Die Geschichte von Carl Laszlo wurde von Lea Gross illustriert. Hier sind Ausschnitte davon zu sehen.
Hinschauen, Handeln
«Heute vergeht ja kein Tag, an dem wir nicht von den Leiden der Migration hören. Vor unserer Haustüre ertrinken Flüchtlinge und Verfolgte im Meer, so wie sie damals vor unserer Haustüre in den Tod deportiert wurden. Und was machen wir? Das ist für mich die entscheidende Frage, und die stellt sich bei der Lektüre dieses Fremdenpolizei-Dossiers einmal mehr. Ich lese darin von jahrzehntelangem Hin und Her, von behördlichen Auflagen – dieser Mensch hat Auschwitz überlebt!»
«Ich vermute, es gab auch anständige und engagierte Beamte. Bloss waren sie wohl kaum sehr angesehen. Dass Engagement möglich war, auch gegen den Widerstand der Zeit, wissen wir von vielen Beispielen. Ich selbst habe keine vergleichbare Erfahrung gemacht. Natürlich, auch ich wurde fichiert, weil ich eine Initiative unterschrieben habe, am Gymnasium gingen von mir aufgehängte Flugblätter direkt vom Schwarzen Brett zur Polizei.

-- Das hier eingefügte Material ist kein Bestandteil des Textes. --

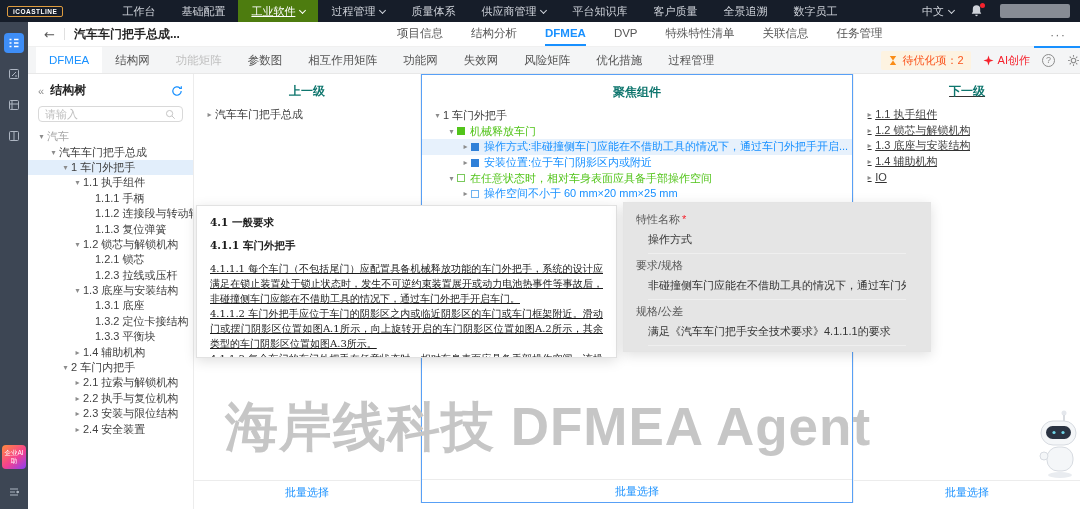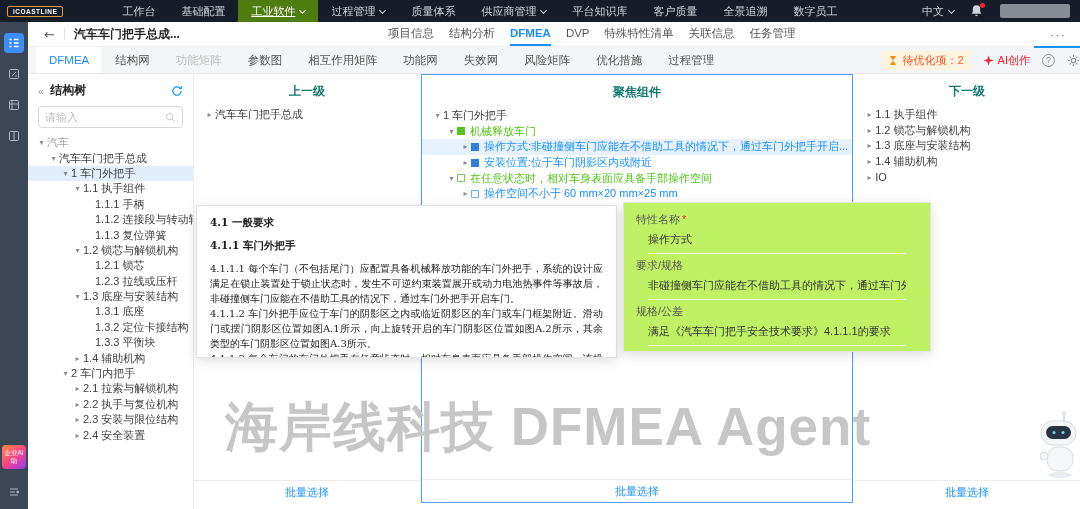"项目信息" .header-tabs { gap: 15px -> 28px; left: 360px -> 369px }
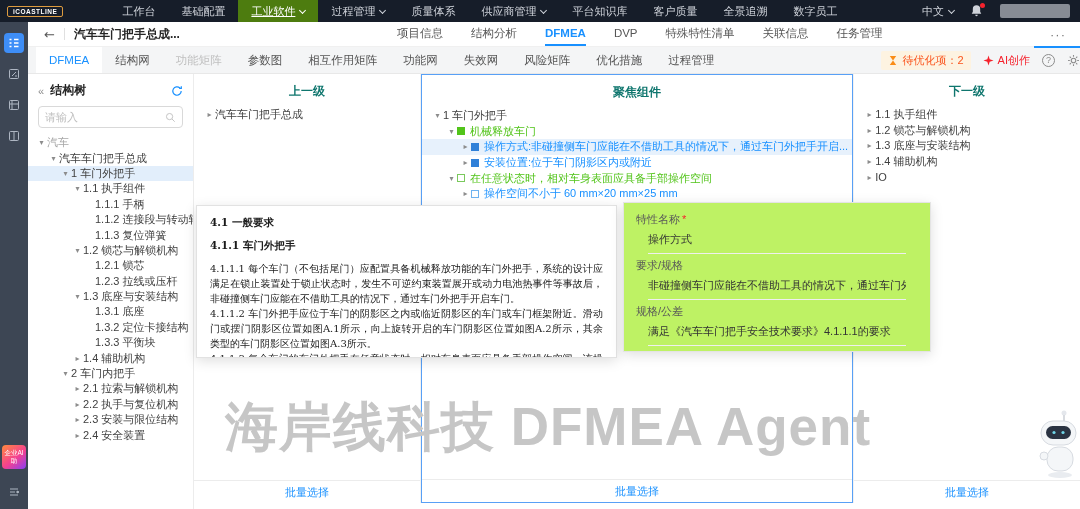"下一级" .col.next-col { text-decoration: none -> underline }
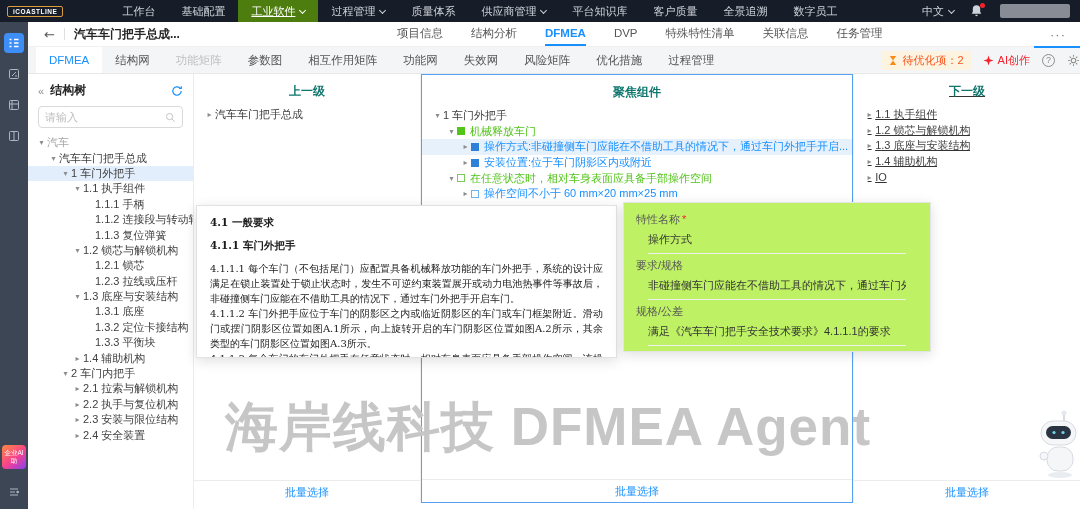"请输入" .search { height: 22px -> 16px }
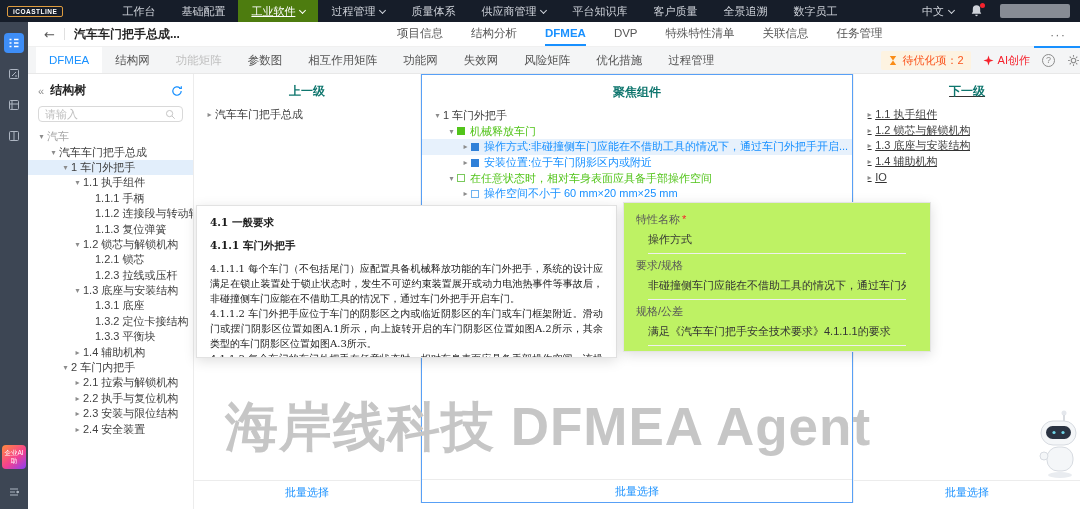"特性名称 *" .form-panel { background: #bef264 -> #e5e5e5 }
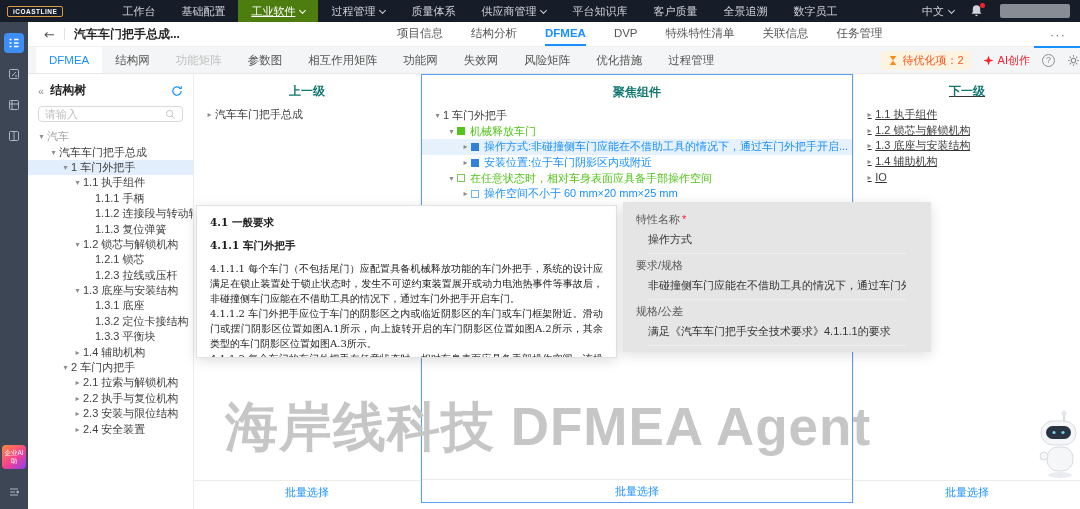"4.1.1.1" .doc-p { text-decoration: none -> underline }
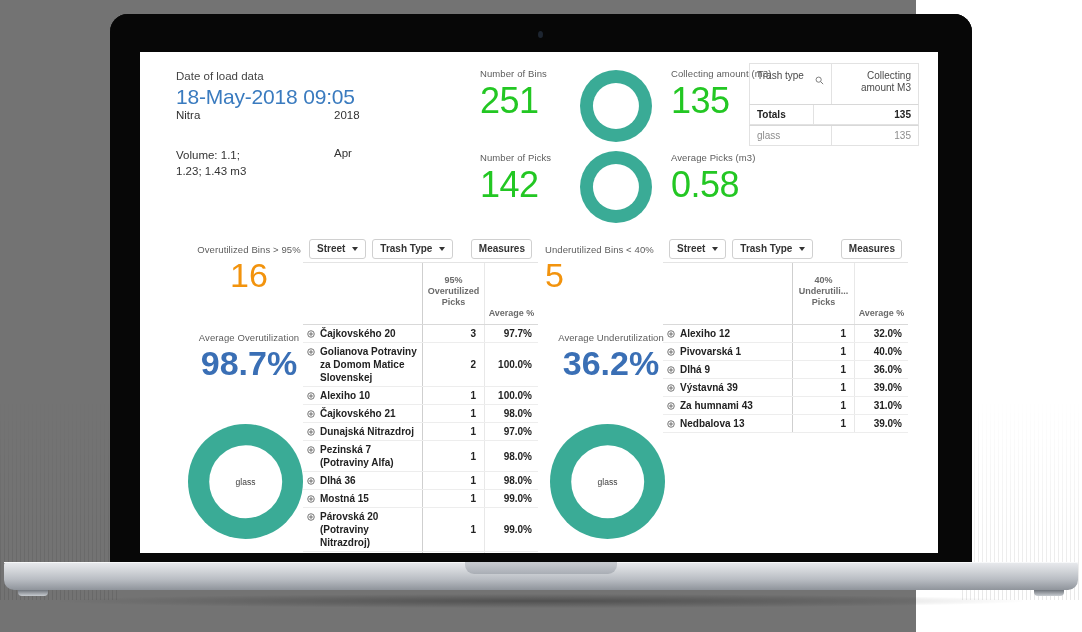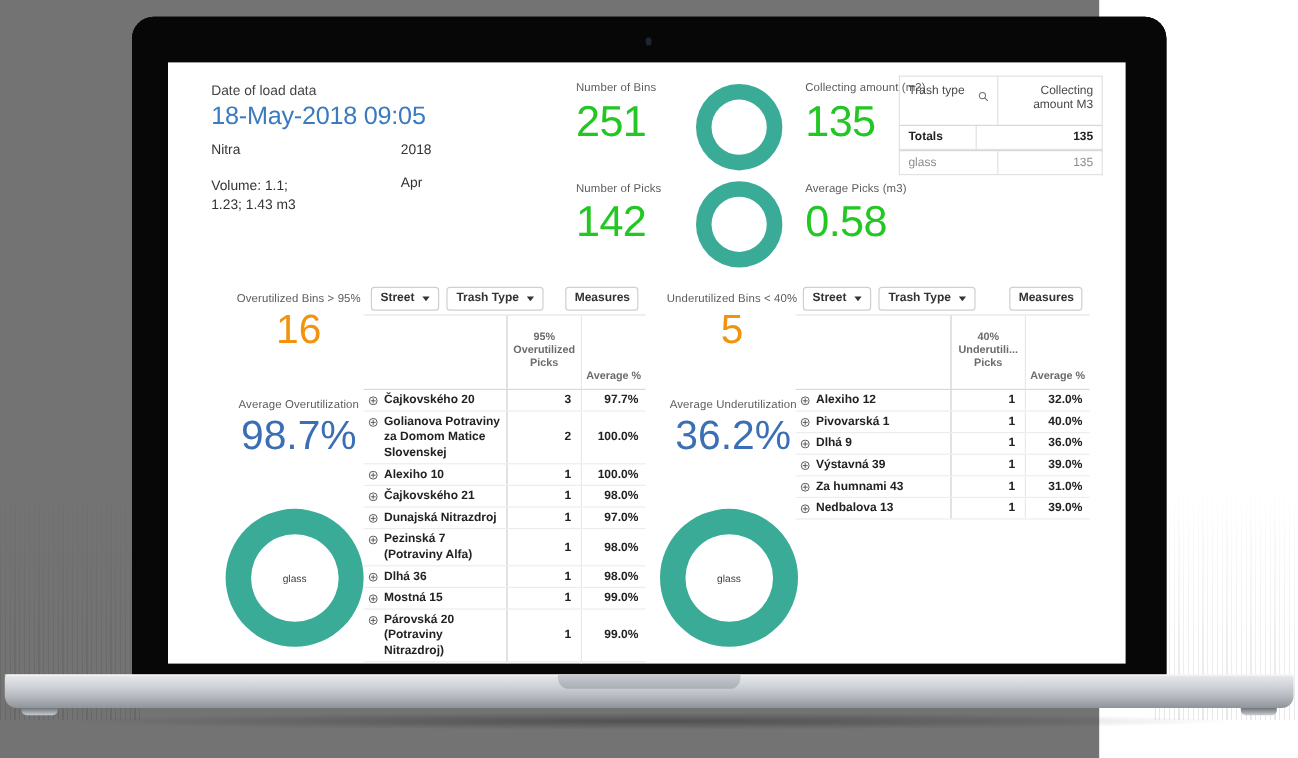"Nitra" .hdr-row { margin-top: 10px -> none }
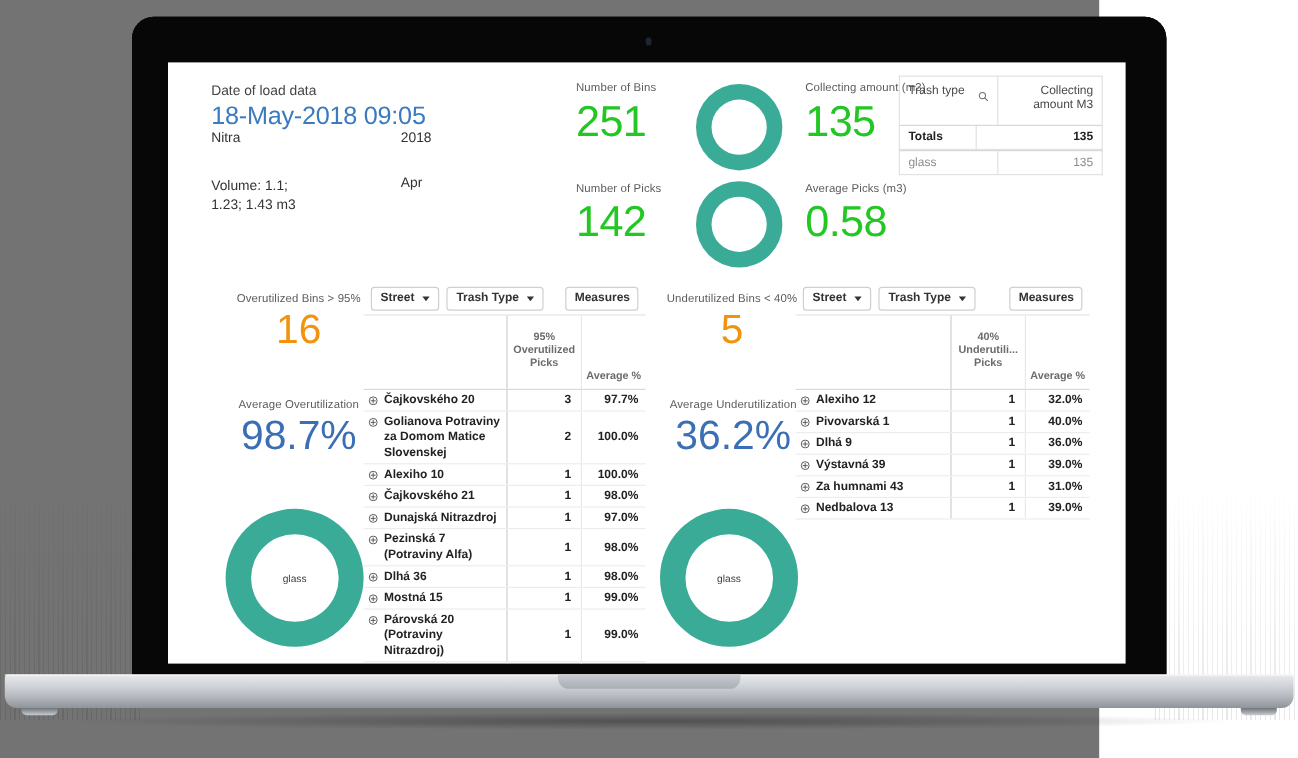"Underutilized Bins < 40%" div.kpi { text-align: center -> left }
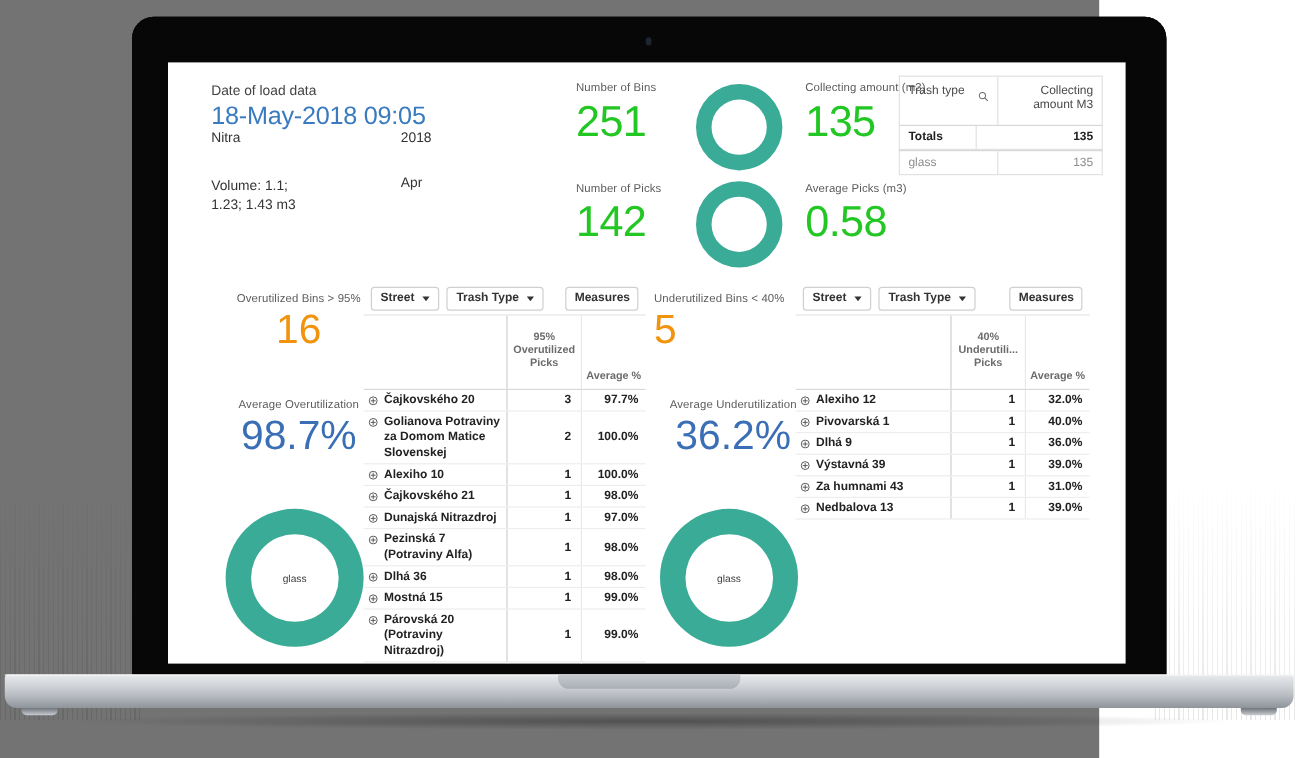"98.7%" .kpi-blue { font-weight: 400 -> 700 }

Aber ich wurde nie vor existenzielle Mutproben gestellt wie etwa die Geschwister Scholl in München, einzustehen für Menschlichkeit und Menschenrechte, gegen den Staat, verurteilt zu werden. Dennoch – wie hat es doch Konstantin Wecker später formuliert: ‹denn die aufrecht gehn, sind in jedem System nur historisch hoch angesehn›.»
Geduldet und vereinnahmt
«Was man nicht abwehren kann, muss man vereinnahmen, das ist eine bekannte Strategie. Und in gewissem Sinne trifft das sich auch auf den Umgang Basels mit Carl Laszlo zu. Wirklich willkommen war er in der Schweiz ja nicht, wie die meisten Flüchtlinge nur auf Zeit geduldet, bis zur «Weiterreise», wie es in den Akten heisst. Jahrelang wird er mehr geduldet als anerkannt, selbst als inzwischen arrivierter Galerist. Erst Jahrzehnte nach seiner Ankunft, als er sich einbürgern lässt, stehen bekannte Basler Köpfe als Bürgen für ihn ein.»
Worte für die Zukunft
«Wenn ich die Chance gehabt hätte, Carl Laszlo im Radiostudio zu befragen: Ich hätte mit ihm nicht über seine Erinnerungen gesprochen. Sondern ihn gefragt, was er denn nun als nächstes plane. Für mich ist seine Geschichte nicht interessant, weil sie als Denkmal für den Holocaust taugt. Sondern weil ich meine, Carl Laszlo würde uns viel Hilfreiches für heute und morgen mitteilen können. Wir überlegen uns aktuell, wie wir mit minderjährigen, unbegleiteten Flüchtlingen (UMA) umgehen sollen. Was war Carl Laszlo denn anderes? Wieviel Hoffnung und Mut könnte seine Geschichte vermitteln?»